- **Excerpted text**
+===+

Wednesday, January 25, 2012

The NFL's Suite Stars

By Joe Parello

Since we have an entire extra week to discuss what looks to be an exciting Super Bowl, let's do what the NFL does and honor the best football players on the planet this week. But, there will be no SuiteSports Pro Bowl(though, if there was, it would be a 7-on-7 flag game). Instead, I will be honoring only the total cream of the NFL crop, not a team for each conference. Also, for this incredibly subjective All-star team, I have considered playoff performances, and added two "Wild Card" positions to each side of the ball.

Sound like fun? Of course it does.


1. Tom Brady, New England
2. Aaron Rodgers, Green Bay
3. Eli Manning, New York Giants
It would be hard to argue against a host of quarterbacks this season, but these are the three I settled on. Brady gets the start over Rodgers since he did more with less offensively this year, and he was able to get the Patriots back to the Super Bowl. Rodgers was fantastic all season, and would have joined Brady, Manning and Stafford in the 5,000 yard club had he not missed a few fourth quarters due to Packers blowout. Finally, Manning sneaks in at third string over Drew Brees because of his fantastic play down the stretch, as well as in the playoffs.

+===+

Saved entries

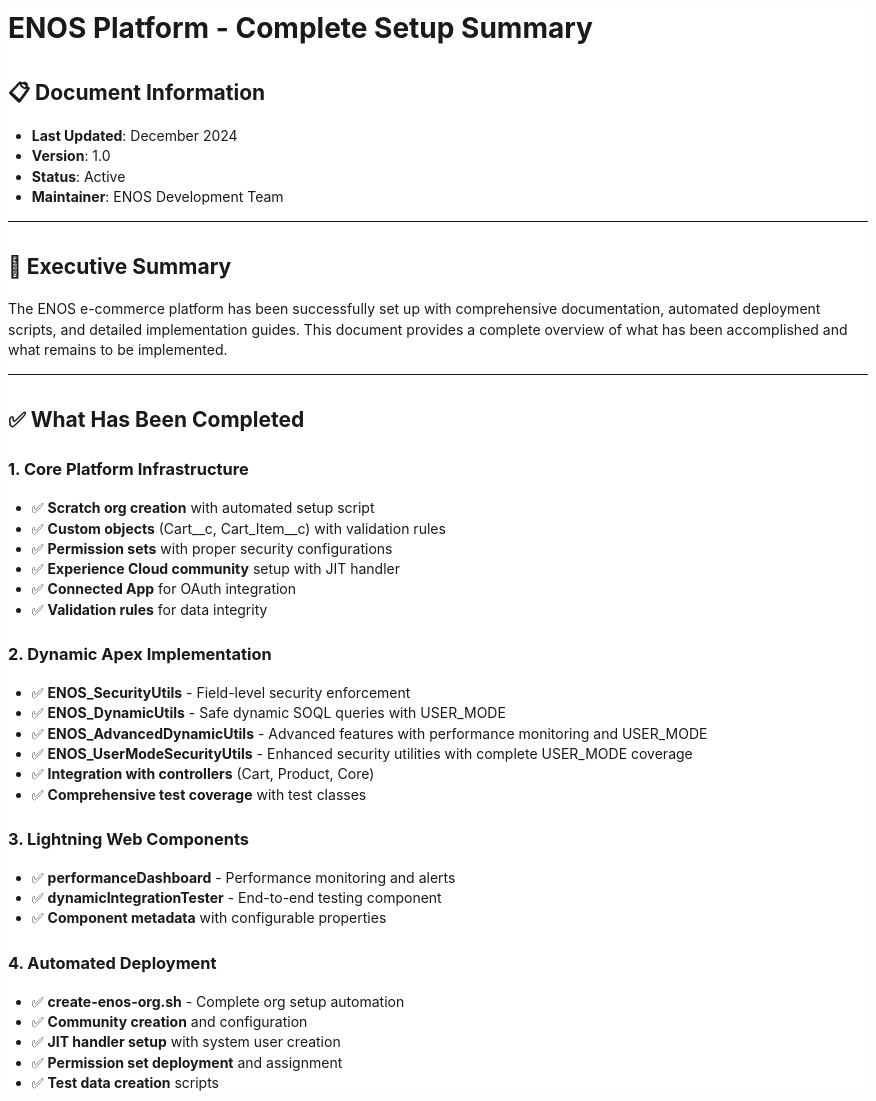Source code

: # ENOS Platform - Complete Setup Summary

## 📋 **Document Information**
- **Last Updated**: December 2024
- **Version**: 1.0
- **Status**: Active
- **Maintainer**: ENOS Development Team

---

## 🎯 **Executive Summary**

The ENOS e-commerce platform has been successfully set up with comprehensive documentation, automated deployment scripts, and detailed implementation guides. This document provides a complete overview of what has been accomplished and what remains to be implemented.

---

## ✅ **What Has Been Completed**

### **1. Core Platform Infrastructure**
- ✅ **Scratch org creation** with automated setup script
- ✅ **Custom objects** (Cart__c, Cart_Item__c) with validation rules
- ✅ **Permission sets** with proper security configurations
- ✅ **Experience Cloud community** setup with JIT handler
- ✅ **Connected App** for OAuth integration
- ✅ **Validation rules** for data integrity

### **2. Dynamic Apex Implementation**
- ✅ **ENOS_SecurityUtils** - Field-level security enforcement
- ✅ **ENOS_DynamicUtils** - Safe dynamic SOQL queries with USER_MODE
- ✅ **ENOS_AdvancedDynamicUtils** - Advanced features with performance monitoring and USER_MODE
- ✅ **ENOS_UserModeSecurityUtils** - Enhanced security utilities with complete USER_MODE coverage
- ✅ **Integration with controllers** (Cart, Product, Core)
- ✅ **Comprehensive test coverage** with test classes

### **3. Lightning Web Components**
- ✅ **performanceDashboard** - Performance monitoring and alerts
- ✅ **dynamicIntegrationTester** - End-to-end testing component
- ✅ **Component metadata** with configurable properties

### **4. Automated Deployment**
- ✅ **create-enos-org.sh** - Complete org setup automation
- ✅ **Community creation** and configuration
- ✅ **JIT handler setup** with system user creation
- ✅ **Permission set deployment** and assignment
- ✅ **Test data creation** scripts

+===+

- **Problems to work on**
1: Condense the paragraph of the NFL all-star column that begins "It would be hard to argue against a host of quarterbacks" into a short bulleted list that keeps its main facts.
2: Reproduce the part of the NFL all-star column between "The NFL's Suite" and "course it does.", inclusive.

- **Expected outputs**
1:
- Many quarterbacks could be argued for, but three were chosen.
- Tom Brady starts over Aaron Rodgers because he did more with less offensively and got the Patriots back to the Super Bowl.
- Rodgers was fantastic all season. He would have joined Brady, Manning and Stafford in the 5,000-yard club if he had not missed some fourth quarters during Packers blowouts.
- Eli Manning edges out Drew Brees for third string because of his play down the stretch and in the playoffs.

2:
The NFL's Suite Stars

By Joe Parello

Since we have an entire extra week to discuss what looks to be an exciting Super Bowl, let's do what the NFL does and honor the best football players on the planet this week. But, there will be no SuiteSports Pro Bowl(though, if there was, it would be a 7-on-7 flag game). Instead, I will be honoring only the total cream of the NFL crop, not a team for each conference. Also, for this incredibly subjective All-star team, I have considered playoff performances, and added two "Wild Card" positions to each side of the ball.

Sound like fun? Of course it does.